Once again Nancy’s role called for her to be patient, understanding, and smart as she tries to make peace between her domineering father, played by Charles Coburn, and her rebellious younger siblings, played by Glenn Ford and Gloria DeHaven. Apparently her diplomatic skills came in handy off the set when Coburn, who was in his seventies and wore a monocle, asked her to dinner. “It seems he was a lecherous old fellow,” said her Chicago friend Bruce McFarland, who called Nancy once a week during her first year in Hollywood. “She indicated that she spent the entire evening keeping him away from her. She thought it was hysterical.”36
Life seemed to fall into place fairly easily for Nancy in her newly adopted city.

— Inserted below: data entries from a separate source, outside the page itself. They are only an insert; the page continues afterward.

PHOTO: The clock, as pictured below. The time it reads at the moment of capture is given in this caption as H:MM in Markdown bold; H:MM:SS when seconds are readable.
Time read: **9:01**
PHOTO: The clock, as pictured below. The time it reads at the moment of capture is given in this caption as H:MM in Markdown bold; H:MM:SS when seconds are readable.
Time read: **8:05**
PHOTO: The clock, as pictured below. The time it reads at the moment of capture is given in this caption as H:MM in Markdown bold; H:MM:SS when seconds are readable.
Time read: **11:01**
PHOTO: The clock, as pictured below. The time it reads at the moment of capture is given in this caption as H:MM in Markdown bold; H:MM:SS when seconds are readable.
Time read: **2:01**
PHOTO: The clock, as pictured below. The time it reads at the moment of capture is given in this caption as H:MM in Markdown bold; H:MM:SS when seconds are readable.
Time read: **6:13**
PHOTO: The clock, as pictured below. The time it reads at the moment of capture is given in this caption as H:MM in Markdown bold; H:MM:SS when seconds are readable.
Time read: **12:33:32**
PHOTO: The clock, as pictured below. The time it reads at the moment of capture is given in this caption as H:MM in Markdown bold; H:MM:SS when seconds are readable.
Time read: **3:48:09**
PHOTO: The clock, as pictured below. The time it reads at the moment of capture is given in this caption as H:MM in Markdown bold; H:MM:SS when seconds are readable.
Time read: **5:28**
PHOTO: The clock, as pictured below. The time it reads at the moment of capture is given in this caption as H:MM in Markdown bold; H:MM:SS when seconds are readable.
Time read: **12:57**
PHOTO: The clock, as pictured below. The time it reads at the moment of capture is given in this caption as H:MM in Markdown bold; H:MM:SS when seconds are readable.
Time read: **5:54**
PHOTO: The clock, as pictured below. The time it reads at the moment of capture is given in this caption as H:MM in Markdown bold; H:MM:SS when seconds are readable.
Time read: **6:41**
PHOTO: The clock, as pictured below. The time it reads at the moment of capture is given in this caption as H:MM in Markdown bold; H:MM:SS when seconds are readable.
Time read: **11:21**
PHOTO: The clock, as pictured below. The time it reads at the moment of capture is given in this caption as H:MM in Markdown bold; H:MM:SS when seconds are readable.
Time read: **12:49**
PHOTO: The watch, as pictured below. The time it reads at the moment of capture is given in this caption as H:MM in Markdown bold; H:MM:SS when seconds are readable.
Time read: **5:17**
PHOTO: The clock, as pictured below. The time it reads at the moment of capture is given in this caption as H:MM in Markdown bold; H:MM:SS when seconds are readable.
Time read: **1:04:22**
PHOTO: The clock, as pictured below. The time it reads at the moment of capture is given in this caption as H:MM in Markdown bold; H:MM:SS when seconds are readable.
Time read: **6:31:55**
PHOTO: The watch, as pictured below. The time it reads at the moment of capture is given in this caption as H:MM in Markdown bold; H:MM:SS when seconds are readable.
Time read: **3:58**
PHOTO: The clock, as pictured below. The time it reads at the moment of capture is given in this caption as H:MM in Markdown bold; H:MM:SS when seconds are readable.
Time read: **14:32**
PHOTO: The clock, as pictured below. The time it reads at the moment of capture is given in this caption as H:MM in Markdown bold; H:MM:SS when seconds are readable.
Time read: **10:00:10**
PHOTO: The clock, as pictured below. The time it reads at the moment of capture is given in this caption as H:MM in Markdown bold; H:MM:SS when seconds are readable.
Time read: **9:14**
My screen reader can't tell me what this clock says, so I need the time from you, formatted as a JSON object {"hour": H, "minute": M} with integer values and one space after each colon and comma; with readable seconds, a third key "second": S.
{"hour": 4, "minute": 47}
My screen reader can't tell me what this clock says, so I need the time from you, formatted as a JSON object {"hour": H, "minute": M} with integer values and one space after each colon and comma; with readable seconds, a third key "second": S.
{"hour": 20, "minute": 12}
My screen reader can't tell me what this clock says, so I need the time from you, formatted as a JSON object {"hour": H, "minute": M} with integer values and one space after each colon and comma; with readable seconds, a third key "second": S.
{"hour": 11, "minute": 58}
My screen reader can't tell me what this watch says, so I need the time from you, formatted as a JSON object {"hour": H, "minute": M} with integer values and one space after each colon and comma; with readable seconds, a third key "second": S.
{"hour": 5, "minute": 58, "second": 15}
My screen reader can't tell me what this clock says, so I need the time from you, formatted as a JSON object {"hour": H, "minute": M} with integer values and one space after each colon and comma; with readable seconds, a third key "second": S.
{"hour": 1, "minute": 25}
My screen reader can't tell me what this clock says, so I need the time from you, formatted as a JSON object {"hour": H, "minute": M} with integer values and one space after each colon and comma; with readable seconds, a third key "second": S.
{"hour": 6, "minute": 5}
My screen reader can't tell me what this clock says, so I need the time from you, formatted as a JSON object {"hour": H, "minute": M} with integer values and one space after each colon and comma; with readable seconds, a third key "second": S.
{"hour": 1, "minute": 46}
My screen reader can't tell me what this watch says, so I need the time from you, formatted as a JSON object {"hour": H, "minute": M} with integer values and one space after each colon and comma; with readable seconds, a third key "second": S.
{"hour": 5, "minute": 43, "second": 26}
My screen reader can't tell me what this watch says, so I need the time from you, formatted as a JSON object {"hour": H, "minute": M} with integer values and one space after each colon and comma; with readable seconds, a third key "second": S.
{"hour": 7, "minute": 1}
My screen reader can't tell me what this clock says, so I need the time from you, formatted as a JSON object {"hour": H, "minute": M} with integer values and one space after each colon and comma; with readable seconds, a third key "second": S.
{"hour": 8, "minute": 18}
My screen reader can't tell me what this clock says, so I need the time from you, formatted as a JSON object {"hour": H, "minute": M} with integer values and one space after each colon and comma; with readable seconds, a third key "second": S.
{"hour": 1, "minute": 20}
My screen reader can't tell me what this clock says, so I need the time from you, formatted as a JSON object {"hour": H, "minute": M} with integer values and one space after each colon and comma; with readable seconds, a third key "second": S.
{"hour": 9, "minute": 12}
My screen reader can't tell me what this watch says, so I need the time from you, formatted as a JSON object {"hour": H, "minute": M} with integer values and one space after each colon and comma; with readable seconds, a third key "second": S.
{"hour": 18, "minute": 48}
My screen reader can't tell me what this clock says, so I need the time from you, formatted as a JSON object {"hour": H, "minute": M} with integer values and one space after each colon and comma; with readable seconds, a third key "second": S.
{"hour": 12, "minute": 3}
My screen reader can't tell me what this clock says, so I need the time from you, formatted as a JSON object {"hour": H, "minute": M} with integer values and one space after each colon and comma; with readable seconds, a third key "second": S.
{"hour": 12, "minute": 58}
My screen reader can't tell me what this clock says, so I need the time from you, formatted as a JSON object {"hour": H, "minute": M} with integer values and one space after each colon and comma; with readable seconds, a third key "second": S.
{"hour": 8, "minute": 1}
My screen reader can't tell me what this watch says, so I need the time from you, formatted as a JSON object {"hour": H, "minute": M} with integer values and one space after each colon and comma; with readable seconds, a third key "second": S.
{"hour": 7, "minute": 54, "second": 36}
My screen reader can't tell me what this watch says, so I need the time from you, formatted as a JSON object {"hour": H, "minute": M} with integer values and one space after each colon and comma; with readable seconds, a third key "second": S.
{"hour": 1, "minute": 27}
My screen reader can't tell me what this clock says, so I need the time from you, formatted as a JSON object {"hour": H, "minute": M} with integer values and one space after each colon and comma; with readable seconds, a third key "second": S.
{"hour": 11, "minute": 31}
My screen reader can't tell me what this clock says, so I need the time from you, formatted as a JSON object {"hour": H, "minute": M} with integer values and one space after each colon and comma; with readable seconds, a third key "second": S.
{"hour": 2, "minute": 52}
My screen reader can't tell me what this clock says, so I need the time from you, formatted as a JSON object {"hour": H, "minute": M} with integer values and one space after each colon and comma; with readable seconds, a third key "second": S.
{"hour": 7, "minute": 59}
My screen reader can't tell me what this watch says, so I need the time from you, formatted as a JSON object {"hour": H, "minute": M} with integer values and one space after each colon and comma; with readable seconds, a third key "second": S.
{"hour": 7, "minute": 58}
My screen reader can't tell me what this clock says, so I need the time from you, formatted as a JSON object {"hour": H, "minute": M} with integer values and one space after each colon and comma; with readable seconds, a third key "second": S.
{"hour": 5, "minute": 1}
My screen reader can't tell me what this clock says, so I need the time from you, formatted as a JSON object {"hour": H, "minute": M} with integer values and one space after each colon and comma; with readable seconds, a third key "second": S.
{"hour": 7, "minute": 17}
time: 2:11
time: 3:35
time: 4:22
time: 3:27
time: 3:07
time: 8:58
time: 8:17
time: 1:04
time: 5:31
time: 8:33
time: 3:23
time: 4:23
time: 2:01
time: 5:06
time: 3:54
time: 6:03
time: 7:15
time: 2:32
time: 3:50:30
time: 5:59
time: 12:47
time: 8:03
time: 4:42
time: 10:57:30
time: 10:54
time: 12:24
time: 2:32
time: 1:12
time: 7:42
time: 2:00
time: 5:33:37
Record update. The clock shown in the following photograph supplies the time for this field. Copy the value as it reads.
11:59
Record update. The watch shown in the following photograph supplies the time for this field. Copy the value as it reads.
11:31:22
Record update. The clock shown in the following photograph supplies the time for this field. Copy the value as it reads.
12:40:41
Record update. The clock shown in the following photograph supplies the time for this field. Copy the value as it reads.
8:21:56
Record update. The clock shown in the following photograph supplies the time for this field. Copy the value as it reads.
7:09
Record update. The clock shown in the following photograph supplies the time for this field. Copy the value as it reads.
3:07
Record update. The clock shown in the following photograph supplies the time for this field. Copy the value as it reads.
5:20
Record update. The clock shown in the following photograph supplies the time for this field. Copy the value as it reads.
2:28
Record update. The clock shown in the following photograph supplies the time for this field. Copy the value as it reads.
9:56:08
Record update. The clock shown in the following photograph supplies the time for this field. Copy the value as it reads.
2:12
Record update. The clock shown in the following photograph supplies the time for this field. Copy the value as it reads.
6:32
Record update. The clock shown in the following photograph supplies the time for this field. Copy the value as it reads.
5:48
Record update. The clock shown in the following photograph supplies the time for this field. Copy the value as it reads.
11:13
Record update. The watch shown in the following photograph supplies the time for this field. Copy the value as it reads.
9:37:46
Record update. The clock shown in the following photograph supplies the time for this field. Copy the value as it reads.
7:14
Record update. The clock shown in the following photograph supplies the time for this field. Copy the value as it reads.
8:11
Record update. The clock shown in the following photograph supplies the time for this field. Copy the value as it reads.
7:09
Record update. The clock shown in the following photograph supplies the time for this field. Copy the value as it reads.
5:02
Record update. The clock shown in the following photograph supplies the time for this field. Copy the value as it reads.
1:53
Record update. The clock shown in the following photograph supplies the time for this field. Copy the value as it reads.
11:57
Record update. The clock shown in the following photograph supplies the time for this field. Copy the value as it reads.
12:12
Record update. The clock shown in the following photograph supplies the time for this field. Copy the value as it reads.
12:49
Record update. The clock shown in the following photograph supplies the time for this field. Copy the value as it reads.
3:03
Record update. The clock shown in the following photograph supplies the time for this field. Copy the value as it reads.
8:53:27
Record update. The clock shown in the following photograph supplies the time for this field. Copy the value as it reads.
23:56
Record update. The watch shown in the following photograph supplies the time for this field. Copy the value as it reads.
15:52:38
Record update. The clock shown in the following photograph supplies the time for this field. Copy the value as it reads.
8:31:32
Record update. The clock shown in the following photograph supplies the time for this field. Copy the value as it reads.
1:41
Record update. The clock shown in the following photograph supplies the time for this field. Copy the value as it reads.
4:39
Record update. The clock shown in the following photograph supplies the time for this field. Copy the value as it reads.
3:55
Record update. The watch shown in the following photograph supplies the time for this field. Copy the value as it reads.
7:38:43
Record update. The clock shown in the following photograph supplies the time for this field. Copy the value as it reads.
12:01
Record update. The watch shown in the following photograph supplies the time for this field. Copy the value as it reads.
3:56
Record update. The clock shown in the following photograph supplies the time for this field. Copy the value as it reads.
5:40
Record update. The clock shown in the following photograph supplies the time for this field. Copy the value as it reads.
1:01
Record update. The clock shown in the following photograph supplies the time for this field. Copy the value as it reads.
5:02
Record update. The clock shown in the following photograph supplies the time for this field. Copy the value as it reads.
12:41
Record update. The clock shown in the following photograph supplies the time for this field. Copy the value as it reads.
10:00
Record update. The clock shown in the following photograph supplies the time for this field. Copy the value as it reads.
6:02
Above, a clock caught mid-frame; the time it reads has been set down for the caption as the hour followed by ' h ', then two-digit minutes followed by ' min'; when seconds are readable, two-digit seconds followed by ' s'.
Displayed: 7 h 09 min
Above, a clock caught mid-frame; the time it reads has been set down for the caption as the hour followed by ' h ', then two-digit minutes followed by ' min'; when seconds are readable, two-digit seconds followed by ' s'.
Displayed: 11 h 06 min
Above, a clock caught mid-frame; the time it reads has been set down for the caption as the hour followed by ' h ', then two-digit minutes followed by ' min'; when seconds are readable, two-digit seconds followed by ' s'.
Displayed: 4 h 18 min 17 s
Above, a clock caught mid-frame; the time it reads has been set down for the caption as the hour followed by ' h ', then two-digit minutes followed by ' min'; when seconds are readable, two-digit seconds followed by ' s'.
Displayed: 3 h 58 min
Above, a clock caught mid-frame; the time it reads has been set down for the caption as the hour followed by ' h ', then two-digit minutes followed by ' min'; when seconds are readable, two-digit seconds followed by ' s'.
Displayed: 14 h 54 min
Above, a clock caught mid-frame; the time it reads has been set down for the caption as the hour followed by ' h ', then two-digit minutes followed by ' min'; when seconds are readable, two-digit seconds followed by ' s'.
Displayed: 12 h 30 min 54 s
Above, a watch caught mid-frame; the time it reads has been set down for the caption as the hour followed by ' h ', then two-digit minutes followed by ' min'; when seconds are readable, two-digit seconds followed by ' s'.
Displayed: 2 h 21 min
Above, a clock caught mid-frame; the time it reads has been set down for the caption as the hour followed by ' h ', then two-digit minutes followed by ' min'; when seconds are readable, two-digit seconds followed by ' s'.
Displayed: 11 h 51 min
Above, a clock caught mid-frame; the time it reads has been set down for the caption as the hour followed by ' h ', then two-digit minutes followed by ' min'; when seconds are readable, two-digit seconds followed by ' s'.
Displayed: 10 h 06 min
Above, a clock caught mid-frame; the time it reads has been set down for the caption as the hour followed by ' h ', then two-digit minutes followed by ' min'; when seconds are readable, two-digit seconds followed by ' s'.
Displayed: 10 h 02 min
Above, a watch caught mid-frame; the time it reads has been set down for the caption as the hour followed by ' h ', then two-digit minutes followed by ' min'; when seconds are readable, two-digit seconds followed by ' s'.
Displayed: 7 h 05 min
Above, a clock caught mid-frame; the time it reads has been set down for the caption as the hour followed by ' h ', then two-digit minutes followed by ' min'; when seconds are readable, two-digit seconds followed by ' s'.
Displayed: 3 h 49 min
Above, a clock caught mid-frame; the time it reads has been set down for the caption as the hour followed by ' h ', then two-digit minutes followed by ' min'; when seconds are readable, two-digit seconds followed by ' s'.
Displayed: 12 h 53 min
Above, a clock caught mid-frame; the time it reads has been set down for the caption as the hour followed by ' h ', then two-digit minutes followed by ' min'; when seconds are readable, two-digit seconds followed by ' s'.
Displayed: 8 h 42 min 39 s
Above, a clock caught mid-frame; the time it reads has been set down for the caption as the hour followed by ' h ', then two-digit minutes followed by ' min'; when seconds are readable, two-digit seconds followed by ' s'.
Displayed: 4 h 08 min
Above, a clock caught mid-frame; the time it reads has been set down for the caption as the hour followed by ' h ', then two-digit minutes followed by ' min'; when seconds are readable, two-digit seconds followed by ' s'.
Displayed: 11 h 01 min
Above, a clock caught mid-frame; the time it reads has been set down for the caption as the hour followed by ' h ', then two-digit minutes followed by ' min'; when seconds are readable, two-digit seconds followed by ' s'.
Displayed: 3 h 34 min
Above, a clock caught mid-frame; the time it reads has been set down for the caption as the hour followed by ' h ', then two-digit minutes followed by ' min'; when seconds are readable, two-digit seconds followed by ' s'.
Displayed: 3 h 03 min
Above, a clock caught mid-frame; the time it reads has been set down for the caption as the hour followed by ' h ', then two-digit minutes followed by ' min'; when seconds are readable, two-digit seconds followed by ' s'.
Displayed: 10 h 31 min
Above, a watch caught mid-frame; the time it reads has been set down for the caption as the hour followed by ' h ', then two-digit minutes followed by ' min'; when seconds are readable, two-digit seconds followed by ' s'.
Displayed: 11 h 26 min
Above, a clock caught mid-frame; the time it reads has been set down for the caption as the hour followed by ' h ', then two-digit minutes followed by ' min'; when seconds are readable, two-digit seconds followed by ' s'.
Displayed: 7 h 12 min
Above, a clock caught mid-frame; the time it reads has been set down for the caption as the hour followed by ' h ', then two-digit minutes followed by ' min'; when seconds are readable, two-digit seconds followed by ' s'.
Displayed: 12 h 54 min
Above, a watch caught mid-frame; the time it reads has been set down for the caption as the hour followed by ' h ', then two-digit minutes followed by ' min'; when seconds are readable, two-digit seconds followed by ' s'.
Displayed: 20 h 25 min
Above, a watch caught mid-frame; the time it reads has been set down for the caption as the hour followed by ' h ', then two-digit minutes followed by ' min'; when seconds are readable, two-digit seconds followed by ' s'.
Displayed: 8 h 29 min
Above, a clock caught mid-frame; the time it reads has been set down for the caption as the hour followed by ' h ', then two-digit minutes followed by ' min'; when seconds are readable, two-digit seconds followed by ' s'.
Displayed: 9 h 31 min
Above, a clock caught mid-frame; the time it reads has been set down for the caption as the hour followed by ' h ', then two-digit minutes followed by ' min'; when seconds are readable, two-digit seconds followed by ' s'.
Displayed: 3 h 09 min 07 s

She found a nicely furnished two-bedroom bungalow with a flower-filled garden in Santa Monica. Nancy told Inez Wallace she had “a girl who comes in three days a week, cleans up the place and cooks my dinner. At night I study my script for the next day, or read or listen to the radio. I’m never lonely.”37
Van Johnson, who had become one of MGM’s top leading men during the war, and his wife, Evie, lived next door, and kept an eye on her. Clark Gable took her to lunch at the studio, and John Huston, at his father’s behest, gave a dinner party at Chasen’s to welcome her to town. “That was the first time I met Nancy,” recalled Leonora Hornblow. “She was very nice.